### [SET OF TASKS]
[a] Extract from the discussion about renovating versus buying a new build the passage starting with "Personally, I would" and going on through "i.e. the family.".
[b] Write what comes next in the discussion about renovating versus buying a new build, picking up after its final sentence.

### [DOCUMENT PASSAGE]
I would personally go for renovation because If you decide to go for renovation for the following reasons:
1. The price of newly build properties are crazy and you have to add the 21% TVA for the construction on top of notary tax and loan fees.
2. If the property is in a good state it will be still expensive but you can never be sure how well it was maintained, if there aren't hidden problems as humidity etc. and the finishing might not be to your taste.
3. The loan can cover the renovation works as well. Speak with your bank what are the options. You need to provide an estimate from an architect and if it is approved then send then the invoices.

Dec 9, 2019 13:17
Oppressed in Oppem

Think very carefully before embarking on a major renovation job. Do you want to spend the next few years with your young child or sorting out problems with Belgian builders? In order to make it even worth your while, the dilapidated property you are thinking must be very competitively priced, i.e. cheap, to take account of the fact that you will need to spend upwards of 100k putting it right. Things like boilers, insulation and roofs cost a lot of money. There will always be issues you didn't budget for. You will also need to ask some questions - where will the family be during the works? What are the transport connections like? Do I need to get a surveyor to check out the site and its history?

Personally, I would go for the new build. My family and I have made a mistake buying a house in the sticks "with a big yard" which we now discover needs major work to bring it into the 21st century. What we need to spend is more than what it would cost to build a new house, and it's unlikely the investment would be reflected in the sale value of the property. Far better to have got a new build and concentrate on the important things in life, i.e. the family.

### [SUPPLIED INFORMATION]

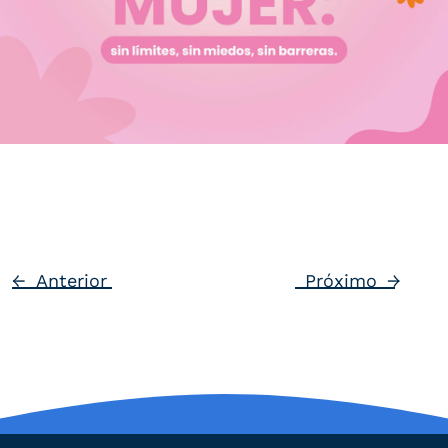
←
Anterior
Próximo
→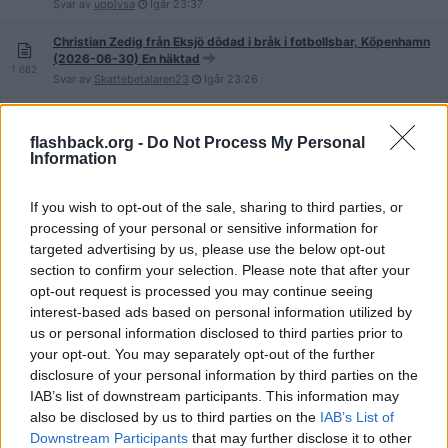
Svar av
upplysa
Igår
23:37
Christian Zedig från Eksjö dödad i bråk i fotbollsbar, Köpenhamn
(2026-06-30) En häktad
1 682
Svar av
Skattebetalaren23
Igår
23:26
Knivmord Kristianstad (2026-05-09)
815
Svar av
Fordfocus1000
Igår
23:21
flashback.org -
Do Not Process My Personal
Information
Rån? Motala (2026-08-07)
8
Svar av
SMART4SS
Igår
23:05
If you wish to opt-out of the sale, sharing to third parties, or
processing of your personal or sensitive information for
Ligan hittade sina offer på McDonalds på Avenyn i Göteborg
targeted advertising by us, please use the below opt-out
(2026-04-24)
419
section to confirm your selection. Please note that after your
Svar av
FedorEmelianenko
Igår
23:02
opt-out request is processed you may continue seeing
Gotland: 18-åring misstänkt för våldtäkt under Valborg (2026)
interest-based ads based on personal information utilized by
62
Svar av
Purplepanic
Igår
22:59
us or personal information disclosed to third parties prior to
your opt-out. You may separately opt-out of the further
Våldtäkt i taxi. Man åtalad i Visby, Gotland
disclosure of your personal information by third parties on the
12
Svar av
Purplepanic
Igår
22:58
IAB’s list of downstream participants. This information may
also be disclosed by us to third parties on the
IAB’s List of
5-årig flicka knivhuggen i halsen- Furutorpsparken, Helsingborg
Downstream Participants
that may further disclose it to other
(2026-07-13)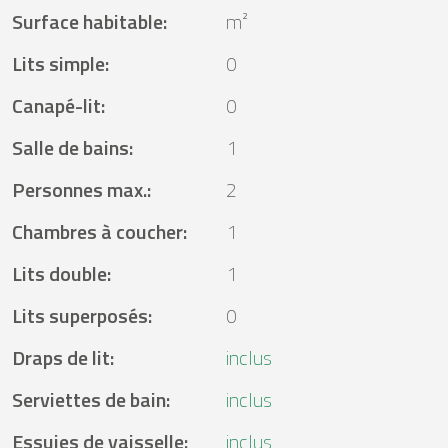
Surface habitable
:
m²
Lits simple
:
0
Canapé-lit
:
0
Salle de bains
:
1
Personnes max.
:
2
Chambres à coucher
:
1
Lits double
:
1
Lits superposés
:
0
Draps de lit
:
inclus
Serviettes de bain
:
inclus
Essuies de vaisselle
:
inclus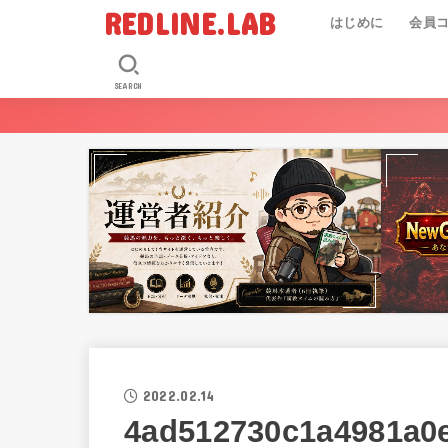
REDLINE.LAB
はじめに
会員
SEARCH
2022.02.14
4ad512730c1a4981a0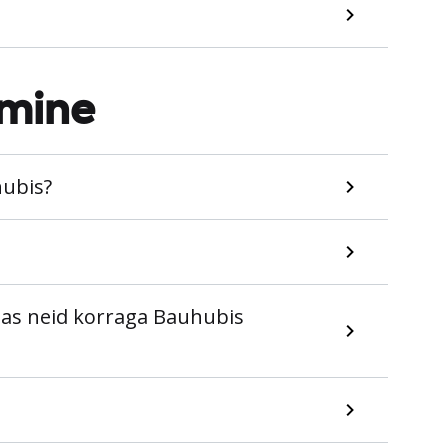
amine
hubis?
das neid korraga Bauhubis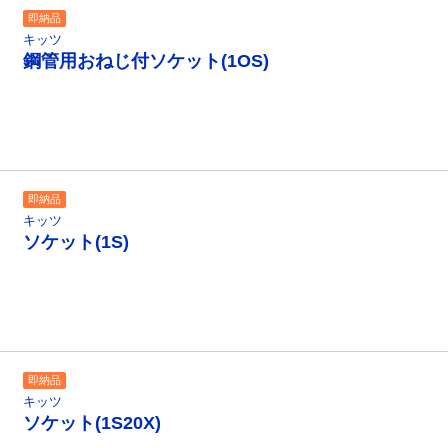
即納品
キッツ
鋼管用おねじ付ソケット(1OS)
即納品
キッツ
ソケット(1S)
即納品
キッツ
ソケット(1S20X)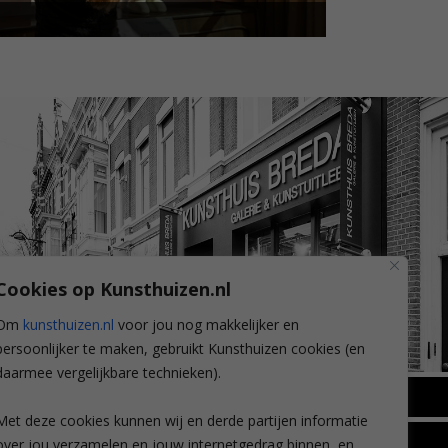
Cookies op Kunsthuizen.nl
Om
kunsthuizen.nl
voor jou nog makkelijker en
persoonlijker te maken, gebruikt Kunsthuizen cookies (en
daarmee vergelijkbare technieken).
BREDA
Met deze cookies kunnen wij en derde partijen informatie
Wilhelminastraat 11
over jou verzamelen en jouw internetgedrag binnen, en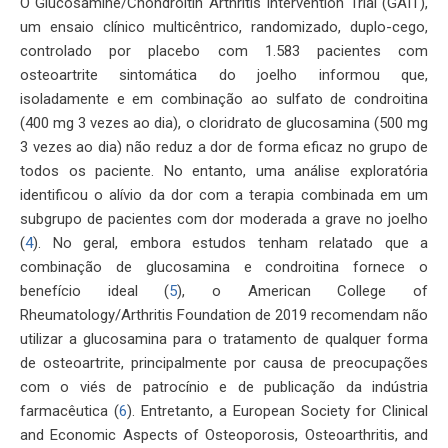
O Glucosamine/Chondroitin Arthritis Intervention Trial (GAIT),
um ensaio clínico multicêntrico, randomizado, duplo-cego,
controlado por placebo com 1.583 pacientes com
osteoartrite sintomática do joelho informou que,
isoladamente e em combinação ao sulfato de condroitina
(400 mg 3 vezes ao dia), o cloridrato de glucosamina (500 mg
3 vezes ao dia) não reduz a dor de forma eficaz no grupo de
todos os paciente. No entanto, uma análise exploratória
identificou o alívio da dor com a terapia combinada em um
subgrupo de pacientes com dor moderada a grave no joelho
(
4
). No geral, embora estudos tenham relatado que a
combinação de glucosamina e condroitina fornece o
benefício ideal (
5
), o American College of
Rheumatology/Arthritis Foundation de 2019 recomendam não
utilizar a glucosamina para o tratamento de qualquer forma
de osteoartrite, principalmente por causa de preocupações
com o viés de patrocínio e de publicação da indústria
farmacêutica (
6
). Entretanto, a European Society for Clinical
and Economic Aspects of Osteoporosis, Osteoarthritis, and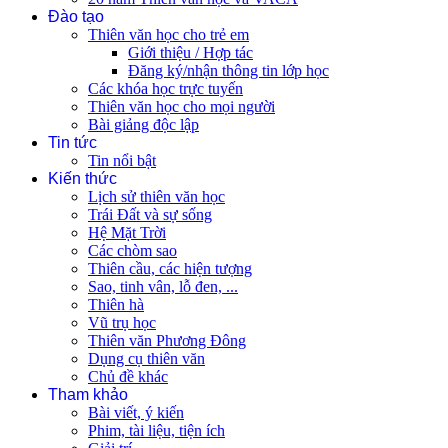
Đào tạo
Thiên văn học cho trẻ em
Giới thiệu / Hợp tác
Đăng ký/nhận thông tin lớp học
Các khóa học trực tuyến
Thiên văn học cho mọi người
Bài giảng độc lập
Tin tức
Tin nổi bật
Kiến thức
Lịch sử thiên văn học
Trái Đất và sự sống
Hệ Mặt Trời
Các chòm sao
Thiên cầu, các hiện tượng
Sao, tinh vân, lỗ đen, ...
Thiên hà
Vũ trụ học
Thiên văn Phương Đông
Dụng cụ thiên văn
Chủ đề khác
Tham khảo
Bài viết, ý kiến
Phim, tài liệu, tiện ích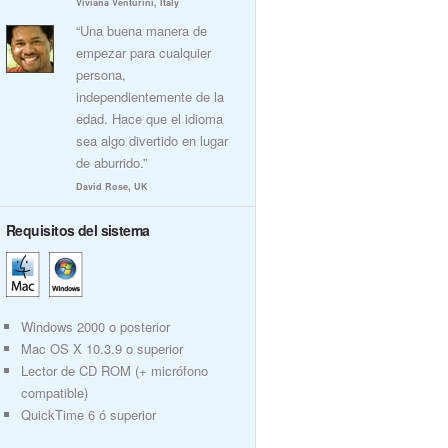
Viviana Venturini, Italy
“Una buena manera de
empezar para cualquier
persona,
independientemente de la
edad. Hace que el idioma
sea algo divertido en lugar
de aburrido.”
David Rose, UK
Requisitos del sistema
Windows 2000 o posterior
Mac OS X 10.3.9 o superior
Lector de CD ROM (+ micrófono
compatible)
QuickTime 6 ó superior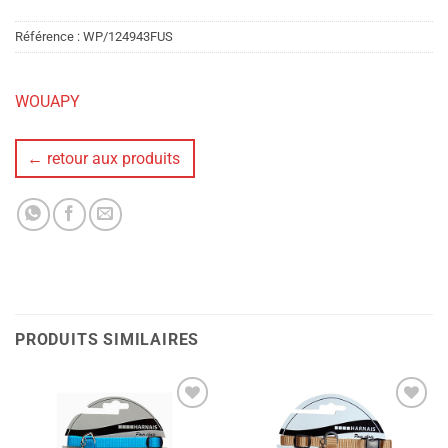
Référence :
WP/124943FUS
WOUAPY
← retour aux produits
PRODUITS SIMILAIRES
Ajouter
Ajouter
à la liste
à la liste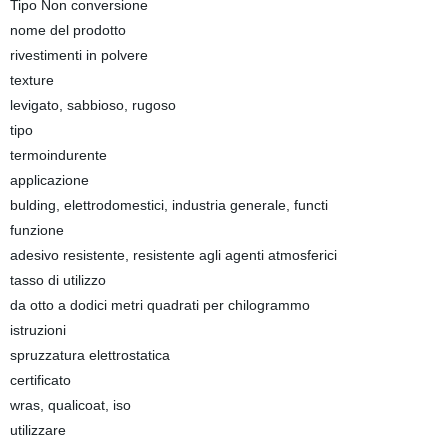
Tipo Non conversione
nome del prodotto
rivestimenti in polvere
texture
levigato, sabbioso, rugoso
tipo
termoindurente
applicazione
bulding, elettrodomestici, industria generale, functi
funzione
adesivo resistente, resistente agli agenti atmosferici
tasso di utilizzo
da otto a dodici metri quadrati per chilogrammo
istruzioni
spruzzatura elettrostatica
certificato
wras, qualicoat, iso
utilizzare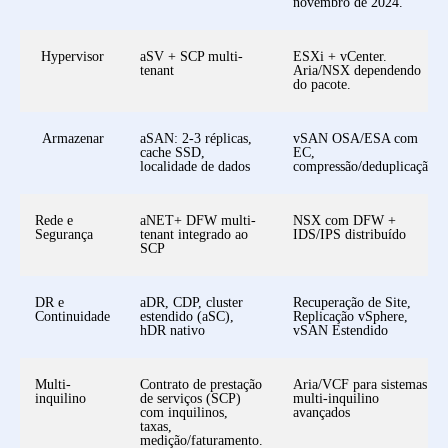
novembro de 2024.
Hypervisor
aSV + SCP multi-
ESXi + vCenter.
tenant
Aria/NSX dependendo
do pacote.
Armazenar
aSAN: 2-3 réplicas,
vSAN OSA/ESA com
cache SSD,
EC,
localidade de dados
compressão/deduplicação
Rede e
aNET+ DFW multi-
NSX com DFW +
Segurança
tenant integrado ao
IDS/IPS distribuído
SCP
DR e
aDR, CDP, cluster
Recuperação de Site,
Continuidade
estendido (aSC),
Replicação vSphere,
hDR nativo
vSAN Estendido
Multi-
Contrato de prestação
Aria/VCF para sistemas
inquilino
de serviços (SCP)
multi-inquilino
com inquilinos,
avançados
taxas,
medição/faturamento.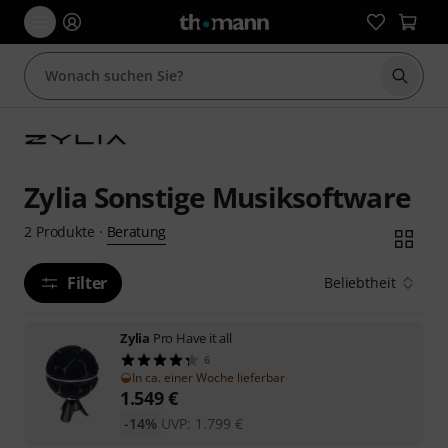
Suche 
Zylia Sonstige Musiksoftware
Beratung
2
Produkte
·
Filter
Beliebtheit
Zylia
Pro Have it all
6
In ca. einer Woche lieferbar
1.549
€
-14%
UVP:
1.799
€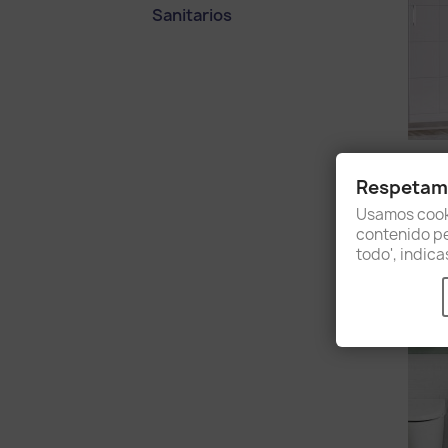
Sanitarios
Respetamo
Usamos cooki
contenido per
todo', indic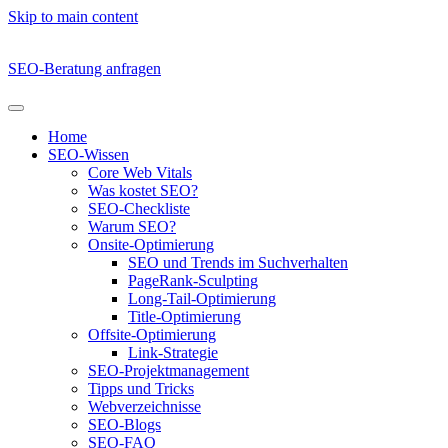
Skip to main content
SEO-Beratung anfragen
Home
SEO-Wissen
Core Web Vitals
Was kostet SEO?
SEO-Checkliste
Warum SEO?
Onsite-Optimierung
SEO und Trends im Suchverhalten
PageRank-Sculpting
Long-Tail-Optimierung
Title-Optimierung
Offsite-Optimierung
Link-Strategie
SEO-Projektmanagement
Tipps und Tricks
Webverzeichnisse
SEO-Blogs
SEO-FAQ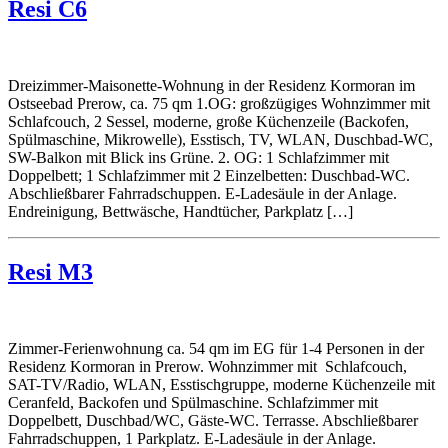
Resi C6
Dreizimmer-Maisonette-Wohnung in der Residenz Kormoran im
Ostseebad Prerow, ca. 75 qm 1.OG: großzügiges Wohnzimmer mit
Schlafcouch, 2 Sessel, moderne, große Küchenzeile (Backofen,
Spülmaschine, Mikrowelle), Esstisch, TV, WLAN, Duschbad-WC,
SW-Balkon mit Blick ins Grüne. 2. OG: 1 Schlafzimmer mit
Doppelbett; 1 Schlafzimmer mit 2 Einzelbetten: Duschbad-WC.
Abschließbarer Fahrradschuppen. E-Ladesäule in der Anlage.
Endreinigung, Bettwäsche, Handtücher, Parkplatz […]
Resi M3
Zimmer-Ferienwohnung ca. 54 qm im EG für 1-4 Personen in der
Residenz Kormoran in Prerow. Wohnzimmer mit Schlafcouch,
SAT-TV/Radio, WLAN, Esstischgruppe, moderne Küchenzeile mit
Ceranfeld, Backofen und Spülmaschine. Schlafzimmer mit
Doppelbett, Duschbad/WC, Gäste-WC. Terrasse. Abschließbarer
Fahrradschuppen, 1 Parkplatz. E-Ladesäule in der Anlage.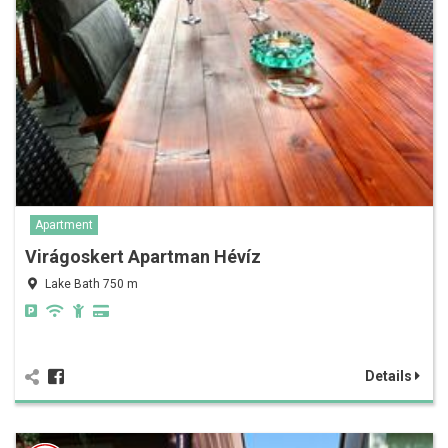
Apartment
Virágoskert Apartman Hévíz
Lake Bath 750 m
Details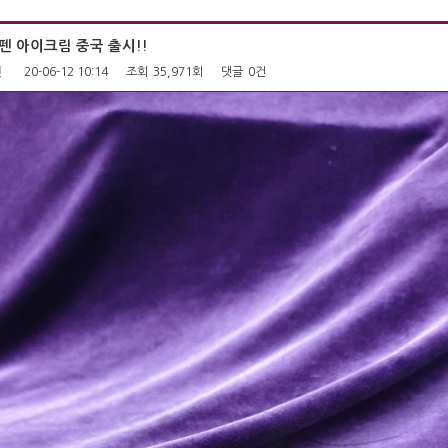
펜 아이크림 중국 출시!!
펜
20-06-12 10:14
조회
35,971회
댓글
0건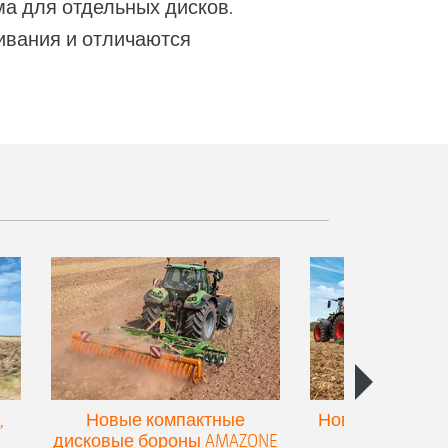
ма для отдельных дисков.
ивания и отличаются
,
Новые компактные
Новый двойной
дисковые бороны AMAZONE
для культив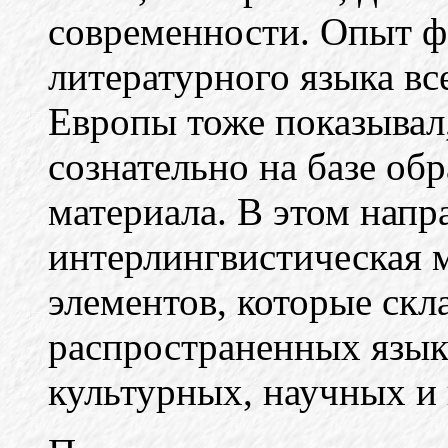
современности. Опыт 
литературного языка вс
Европы тоже показывал,
сознательно на базе об
материала. В этом напр
интерлингвистическая 
элементов, которые скл
распространенных язык
культурных, научных и 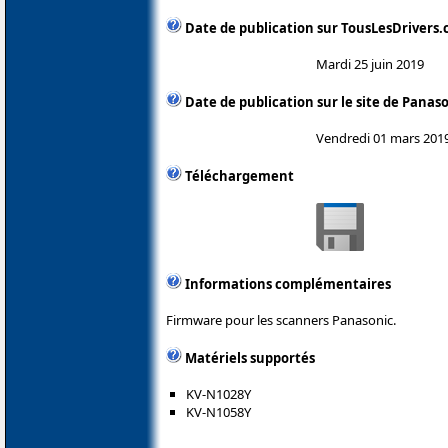
Date de publication sur TousLesDrivers
Mardi 25 juin 2019
Date de publication sur le site de Panas
Vendredi 01 mars 201
Téléchargement
Informations complémentaires
Firmware pour les scanners Panasonic.
Matériels supportés
KV-N1028Y
KV-N1058Y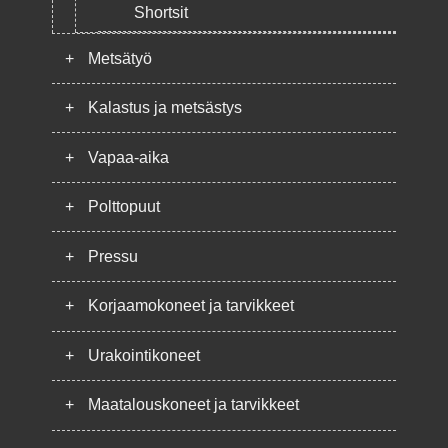
Shortsit
+
Metsätyö
+
Kalastus ja metsästys
+
Vapaa-aika
+
Polttopuut
+
Pressu
+
Korjaamokoneet ja tarvikkeet
+
Urakointikoneet
+
Maatalouskoneet ja tarvikkeet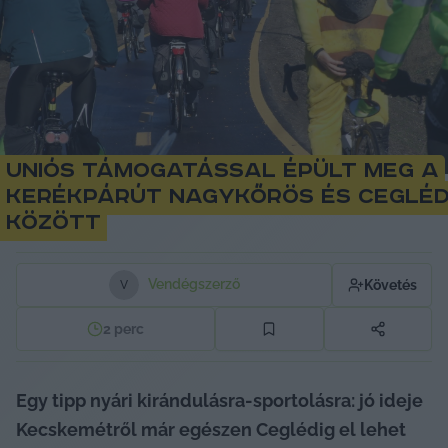
Uniós támogatással épült meg a
kerékpárút Nagykőrös és Ceglé
között
Vendégszerző
Követés
V
2
perc
Egy tipp nyári kirándulásra-sportolásra: jó ideje 
Kecskemétről már egészen Ceglédig el lehet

### [RESPONSES]
[a]
Personally, I would go for the new build. My family and I have made a mistake buying a house in the sticks "with a big yard" which we now discover needs major work to bring it into the 21st century. What we need to spend is more than what it would cost to build a new house, and it's unlikely the investment would be reflected in the sale value of the property. Far better to have got a new build and concentrate on the important things in life, i.e. the family.

[b]
Dec 9, 2019 13:57

We bought a (not so) old house in the best area of Overijse. We thougth that location is priority and we will manage with the renovations. After a number of years of working with architects and renovation companies, I can say the following:
- Total renovation currently costs around 800-1000 EUR per sq.m., if you want to do it in one go, before you move in.
- You never know how much your project will cost in the end. Belgian contractors are masters in adding more and more to the price and always legally backed by the initial offer.
- Finding a good and available contractor is very difficult, especially for foreigners.
- As in all other service sectors, appointment dates and deadlines do not mean much.
- In a total renovation you have to change the plumbing, repair electricity, roof, staircase, radiators, furnace,etc. DIY is not possible for the bigger part of the works.

I can give two recommendations:
- Take the decision suburbs vs centre based on your life style. It makes a big difference to live in a house with a large garden, but quite remotely from social life, or live in a smaller place downtown, where it's noisy and dirty but you can easily go anywhere and enjoy activities. Once decided, you will know what compromises to make. There's no doubt that newer constructiion is better than older but not at all cost.
- If you buy an old property, take a professional builder to examine it in advance and advise you about its faults. Make sure you know what you are up to with the renovations.